Probably there will always be things that science can’t explain, and I would venture to say most of those things involve bursts of human greatness more than our frailties.  The sins, the crimes, the failures – these seem graph-able and biologically understandable.  But what of the redemptions, the victories, the forgiveness and yes the love that make no sense around the dinner table, much less the laboratory?

I’m just a scientist in my soul.  I can’t prove any of this.  But because I truly believe it, I will wake up tomorrow and be someone who does things that make the world a better place, and that is reality.

Photo credit: Warping History: Analytical Methods in Historical Cartography

8 thoughts on “Proving It – The Soul of Science

  1. I’ve always been angered by the assertion that if you want to be happy you can through positive thinking.
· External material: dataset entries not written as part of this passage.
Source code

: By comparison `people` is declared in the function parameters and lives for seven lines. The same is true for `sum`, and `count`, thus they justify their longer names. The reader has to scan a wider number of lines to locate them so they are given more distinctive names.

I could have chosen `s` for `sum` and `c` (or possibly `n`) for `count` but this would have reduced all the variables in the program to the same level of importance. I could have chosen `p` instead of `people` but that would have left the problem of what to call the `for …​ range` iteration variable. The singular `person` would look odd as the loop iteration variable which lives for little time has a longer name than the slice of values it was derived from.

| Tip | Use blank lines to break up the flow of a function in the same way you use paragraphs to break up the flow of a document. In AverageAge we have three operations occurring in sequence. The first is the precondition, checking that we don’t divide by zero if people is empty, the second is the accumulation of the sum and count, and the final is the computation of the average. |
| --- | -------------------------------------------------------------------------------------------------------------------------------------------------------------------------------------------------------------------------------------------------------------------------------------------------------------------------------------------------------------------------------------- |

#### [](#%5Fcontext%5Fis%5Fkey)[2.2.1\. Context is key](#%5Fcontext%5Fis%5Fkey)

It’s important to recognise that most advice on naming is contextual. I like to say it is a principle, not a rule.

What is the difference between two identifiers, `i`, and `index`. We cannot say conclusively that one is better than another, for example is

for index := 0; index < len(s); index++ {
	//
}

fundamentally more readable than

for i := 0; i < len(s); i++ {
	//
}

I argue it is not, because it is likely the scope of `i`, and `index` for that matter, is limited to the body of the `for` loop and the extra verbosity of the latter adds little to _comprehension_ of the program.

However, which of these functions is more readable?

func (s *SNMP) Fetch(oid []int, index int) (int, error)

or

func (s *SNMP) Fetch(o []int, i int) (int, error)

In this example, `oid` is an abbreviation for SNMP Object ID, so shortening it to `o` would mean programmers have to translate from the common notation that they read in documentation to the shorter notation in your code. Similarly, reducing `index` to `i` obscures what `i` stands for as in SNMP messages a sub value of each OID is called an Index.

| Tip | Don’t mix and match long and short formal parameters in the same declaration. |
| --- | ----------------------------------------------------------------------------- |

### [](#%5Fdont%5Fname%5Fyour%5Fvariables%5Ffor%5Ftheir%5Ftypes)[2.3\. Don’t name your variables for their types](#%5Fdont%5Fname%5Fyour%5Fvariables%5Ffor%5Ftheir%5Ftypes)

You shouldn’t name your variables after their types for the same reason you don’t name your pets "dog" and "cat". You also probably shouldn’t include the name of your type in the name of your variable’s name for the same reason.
It seems belittling and simplistic. And it doesn’t take into account how things seem to you. Perception is so important.

    That said, I’m reading this book I picked up on a whim, The Happiness Project. It’s a fascinatingly logical assault on the doldrums. It’s an account of the author’s personal search for increasing happiness in her life, so much of it isn’t going to apply to me or anyone else. Still, the thought process and the organized, structured approach is intriguing to me. And it makes sense to think about the things that make me happy vs. the things that annoy the crap out of me and consider, logically, how I can increase one and minimize the other.
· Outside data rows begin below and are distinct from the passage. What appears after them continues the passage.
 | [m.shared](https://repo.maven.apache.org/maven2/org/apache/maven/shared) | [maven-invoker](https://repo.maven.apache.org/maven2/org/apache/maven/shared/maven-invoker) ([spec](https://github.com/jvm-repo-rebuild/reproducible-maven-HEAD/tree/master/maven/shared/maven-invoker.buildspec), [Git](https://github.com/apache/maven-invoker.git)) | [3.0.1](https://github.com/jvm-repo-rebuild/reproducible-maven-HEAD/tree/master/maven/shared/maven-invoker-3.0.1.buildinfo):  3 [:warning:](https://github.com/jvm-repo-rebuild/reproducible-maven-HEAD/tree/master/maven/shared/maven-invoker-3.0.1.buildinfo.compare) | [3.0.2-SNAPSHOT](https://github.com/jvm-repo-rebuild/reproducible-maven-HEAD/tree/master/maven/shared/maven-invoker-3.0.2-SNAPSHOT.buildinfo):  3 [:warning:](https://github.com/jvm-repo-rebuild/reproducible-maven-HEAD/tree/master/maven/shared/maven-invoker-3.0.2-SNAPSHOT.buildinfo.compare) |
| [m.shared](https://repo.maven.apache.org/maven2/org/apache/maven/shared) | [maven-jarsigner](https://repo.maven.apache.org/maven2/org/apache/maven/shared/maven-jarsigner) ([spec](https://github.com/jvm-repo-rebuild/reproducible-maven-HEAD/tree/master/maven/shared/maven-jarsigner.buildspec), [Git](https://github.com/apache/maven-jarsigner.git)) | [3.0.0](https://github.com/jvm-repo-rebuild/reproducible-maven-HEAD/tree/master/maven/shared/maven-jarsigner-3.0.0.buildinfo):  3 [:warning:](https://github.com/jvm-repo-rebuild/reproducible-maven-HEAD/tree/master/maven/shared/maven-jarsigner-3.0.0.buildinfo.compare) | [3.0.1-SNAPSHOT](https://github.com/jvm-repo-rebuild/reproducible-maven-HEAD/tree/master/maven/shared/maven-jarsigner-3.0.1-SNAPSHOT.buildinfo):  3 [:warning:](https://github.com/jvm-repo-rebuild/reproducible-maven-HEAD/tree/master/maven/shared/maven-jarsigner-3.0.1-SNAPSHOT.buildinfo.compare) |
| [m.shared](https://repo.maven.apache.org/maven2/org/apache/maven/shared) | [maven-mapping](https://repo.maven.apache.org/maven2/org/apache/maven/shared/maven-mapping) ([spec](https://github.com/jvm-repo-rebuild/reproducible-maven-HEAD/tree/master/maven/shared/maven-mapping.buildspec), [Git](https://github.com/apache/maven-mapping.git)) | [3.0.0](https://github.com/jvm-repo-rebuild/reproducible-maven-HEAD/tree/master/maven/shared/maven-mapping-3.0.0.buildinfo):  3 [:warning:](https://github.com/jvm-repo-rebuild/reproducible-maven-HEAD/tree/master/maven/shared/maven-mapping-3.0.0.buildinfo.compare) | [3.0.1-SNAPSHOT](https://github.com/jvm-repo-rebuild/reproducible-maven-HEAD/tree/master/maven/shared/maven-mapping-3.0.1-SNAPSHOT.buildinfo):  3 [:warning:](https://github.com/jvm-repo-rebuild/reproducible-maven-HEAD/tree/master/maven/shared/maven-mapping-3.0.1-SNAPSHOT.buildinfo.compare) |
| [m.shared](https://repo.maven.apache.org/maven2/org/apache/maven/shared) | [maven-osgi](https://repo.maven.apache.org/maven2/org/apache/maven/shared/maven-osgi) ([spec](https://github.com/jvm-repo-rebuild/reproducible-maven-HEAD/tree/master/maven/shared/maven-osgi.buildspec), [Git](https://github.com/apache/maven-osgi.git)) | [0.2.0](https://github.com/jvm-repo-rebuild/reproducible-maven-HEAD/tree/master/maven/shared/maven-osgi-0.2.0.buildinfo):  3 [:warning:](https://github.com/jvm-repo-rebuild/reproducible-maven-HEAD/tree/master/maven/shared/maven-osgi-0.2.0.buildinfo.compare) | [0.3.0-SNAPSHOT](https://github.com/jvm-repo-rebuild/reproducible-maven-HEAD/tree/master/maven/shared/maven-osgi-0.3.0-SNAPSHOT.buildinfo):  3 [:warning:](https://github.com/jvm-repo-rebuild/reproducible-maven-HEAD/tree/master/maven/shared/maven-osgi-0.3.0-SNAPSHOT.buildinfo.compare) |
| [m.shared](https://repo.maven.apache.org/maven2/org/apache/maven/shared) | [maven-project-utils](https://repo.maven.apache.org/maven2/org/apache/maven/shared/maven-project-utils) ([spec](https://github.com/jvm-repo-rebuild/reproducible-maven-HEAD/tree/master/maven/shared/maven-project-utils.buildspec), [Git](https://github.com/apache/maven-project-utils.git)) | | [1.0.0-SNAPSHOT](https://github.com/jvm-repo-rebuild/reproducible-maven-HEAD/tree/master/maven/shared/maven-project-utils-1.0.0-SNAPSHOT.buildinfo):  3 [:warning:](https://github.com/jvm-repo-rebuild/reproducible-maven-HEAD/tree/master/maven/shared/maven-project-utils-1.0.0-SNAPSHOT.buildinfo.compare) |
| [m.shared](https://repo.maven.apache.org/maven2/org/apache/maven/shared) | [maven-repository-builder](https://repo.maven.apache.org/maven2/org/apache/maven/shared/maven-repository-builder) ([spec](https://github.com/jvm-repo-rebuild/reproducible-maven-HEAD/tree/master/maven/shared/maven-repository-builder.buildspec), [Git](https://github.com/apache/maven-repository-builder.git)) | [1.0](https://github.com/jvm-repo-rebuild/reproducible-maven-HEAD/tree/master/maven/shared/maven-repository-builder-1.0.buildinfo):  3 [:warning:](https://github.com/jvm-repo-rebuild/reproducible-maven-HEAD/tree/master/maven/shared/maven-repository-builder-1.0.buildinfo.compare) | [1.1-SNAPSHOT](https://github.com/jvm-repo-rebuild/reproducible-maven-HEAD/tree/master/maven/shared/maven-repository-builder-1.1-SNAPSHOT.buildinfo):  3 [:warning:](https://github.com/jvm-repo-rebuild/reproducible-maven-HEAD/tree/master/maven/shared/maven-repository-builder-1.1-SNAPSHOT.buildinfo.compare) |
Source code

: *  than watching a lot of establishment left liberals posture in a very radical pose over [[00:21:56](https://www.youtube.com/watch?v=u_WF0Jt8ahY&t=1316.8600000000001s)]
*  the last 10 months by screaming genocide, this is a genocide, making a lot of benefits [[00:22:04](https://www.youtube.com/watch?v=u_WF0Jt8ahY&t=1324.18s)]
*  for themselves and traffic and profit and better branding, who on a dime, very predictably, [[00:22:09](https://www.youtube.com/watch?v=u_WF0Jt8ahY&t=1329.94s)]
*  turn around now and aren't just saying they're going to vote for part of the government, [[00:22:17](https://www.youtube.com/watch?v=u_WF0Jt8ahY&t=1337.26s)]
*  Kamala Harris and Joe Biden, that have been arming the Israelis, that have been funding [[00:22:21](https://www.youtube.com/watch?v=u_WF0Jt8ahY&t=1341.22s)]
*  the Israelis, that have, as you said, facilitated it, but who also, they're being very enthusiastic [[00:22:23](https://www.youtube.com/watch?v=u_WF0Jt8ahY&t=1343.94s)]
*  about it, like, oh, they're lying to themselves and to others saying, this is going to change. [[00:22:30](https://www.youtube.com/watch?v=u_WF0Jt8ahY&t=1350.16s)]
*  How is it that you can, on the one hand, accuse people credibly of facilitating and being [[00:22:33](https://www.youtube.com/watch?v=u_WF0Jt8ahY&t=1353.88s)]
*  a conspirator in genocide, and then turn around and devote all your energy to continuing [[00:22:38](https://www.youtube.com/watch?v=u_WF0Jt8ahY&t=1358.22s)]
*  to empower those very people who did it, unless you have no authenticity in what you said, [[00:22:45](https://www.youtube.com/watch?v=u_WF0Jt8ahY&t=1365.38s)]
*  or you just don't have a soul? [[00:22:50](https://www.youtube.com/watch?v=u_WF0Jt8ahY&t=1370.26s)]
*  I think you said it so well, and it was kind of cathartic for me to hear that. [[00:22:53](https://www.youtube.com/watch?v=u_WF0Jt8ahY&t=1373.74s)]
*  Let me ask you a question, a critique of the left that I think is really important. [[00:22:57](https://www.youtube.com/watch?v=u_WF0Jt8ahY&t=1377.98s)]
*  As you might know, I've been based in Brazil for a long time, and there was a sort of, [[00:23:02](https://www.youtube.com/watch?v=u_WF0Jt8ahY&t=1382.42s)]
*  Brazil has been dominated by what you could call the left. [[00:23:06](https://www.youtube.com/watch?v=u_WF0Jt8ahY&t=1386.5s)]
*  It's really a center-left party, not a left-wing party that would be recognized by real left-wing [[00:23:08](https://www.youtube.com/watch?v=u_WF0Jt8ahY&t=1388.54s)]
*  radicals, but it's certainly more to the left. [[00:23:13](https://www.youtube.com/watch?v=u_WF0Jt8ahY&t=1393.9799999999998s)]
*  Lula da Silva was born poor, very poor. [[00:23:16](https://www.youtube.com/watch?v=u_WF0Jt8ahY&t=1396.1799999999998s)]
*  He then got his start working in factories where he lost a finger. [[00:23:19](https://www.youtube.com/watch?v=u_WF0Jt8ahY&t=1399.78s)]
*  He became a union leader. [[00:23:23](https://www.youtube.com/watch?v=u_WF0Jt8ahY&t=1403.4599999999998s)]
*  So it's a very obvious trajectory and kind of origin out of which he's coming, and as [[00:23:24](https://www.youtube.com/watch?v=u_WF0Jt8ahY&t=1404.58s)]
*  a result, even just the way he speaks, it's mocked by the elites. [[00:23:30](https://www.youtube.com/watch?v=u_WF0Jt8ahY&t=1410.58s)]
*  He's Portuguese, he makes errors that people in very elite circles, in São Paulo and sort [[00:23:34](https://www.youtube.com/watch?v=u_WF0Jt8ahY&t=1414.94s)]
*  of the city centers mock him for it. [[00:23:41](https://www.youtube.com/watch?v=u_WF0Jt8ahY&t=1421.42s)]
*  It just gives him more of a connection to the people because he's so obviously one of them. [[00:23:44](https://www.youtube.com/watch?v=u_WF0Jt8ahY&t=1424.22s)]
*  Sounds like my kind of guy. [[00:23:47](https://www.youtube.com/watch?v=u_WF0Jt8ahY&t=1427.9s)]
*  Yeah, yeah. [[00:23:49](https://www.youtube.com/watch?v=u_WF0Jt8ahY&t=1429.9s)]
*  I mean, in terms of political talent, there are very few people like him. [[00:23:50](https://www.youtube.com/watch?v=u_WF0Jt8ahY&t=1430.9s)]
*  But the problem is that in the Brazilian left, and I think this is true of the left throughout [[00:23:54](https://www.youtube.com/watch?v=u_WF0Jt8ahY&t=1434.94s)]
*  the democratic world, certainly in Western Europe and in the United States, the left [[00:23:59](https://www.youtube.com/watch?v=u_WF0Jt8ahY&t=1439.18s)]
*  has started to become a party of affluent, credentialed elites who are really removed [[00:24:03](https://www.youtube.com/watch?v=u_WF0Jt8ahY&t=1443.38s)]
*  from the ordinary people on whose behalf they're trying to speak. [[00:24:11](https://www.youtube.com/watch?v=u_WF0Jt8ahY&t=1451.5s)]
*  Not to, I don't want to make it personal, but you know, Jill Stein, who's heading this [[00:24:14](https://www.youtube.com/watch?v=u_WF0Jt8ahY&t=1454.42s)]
  2. You would love Barbara Ehrenreich’s book Bright-sided: How the Relentless Promotion of Positive Thinking Has Undermined America. On another note, I like philosopher Karl Popper’s idea that what makes something scientific isn’t that it is verifiable (who can say that something is true forever?) but rather that it is falsifiable. In other words, if it is impossible to find a way to falsify a statement or belief, then it’s not scientific.

    • I am so glad you made that point. It’s not necessarily what we think we know due to science that I am wedded to as much as the process behind trying to figure things out. Scientific process, or method, is very important. It can’t explain everything, but the attempt to find out what is falsifiable as you say is a big deal.

    • Ooo. I’m gonna check that out from the library. Funny, I might have checked it out before. This time maybe I’ll read it! (If I read everything I checked out of the library, I’d be so erudite.)

  3. Reminds me of the idea that Science has never been able to prove anything. What science can do – biology, physics, chemistry, et. al.- is continually ever so slightly, incrementally remove doubt. We never have all the answers. Layer that with the gazillion variables inherent in the human being or human condition. How ’bout dem apples?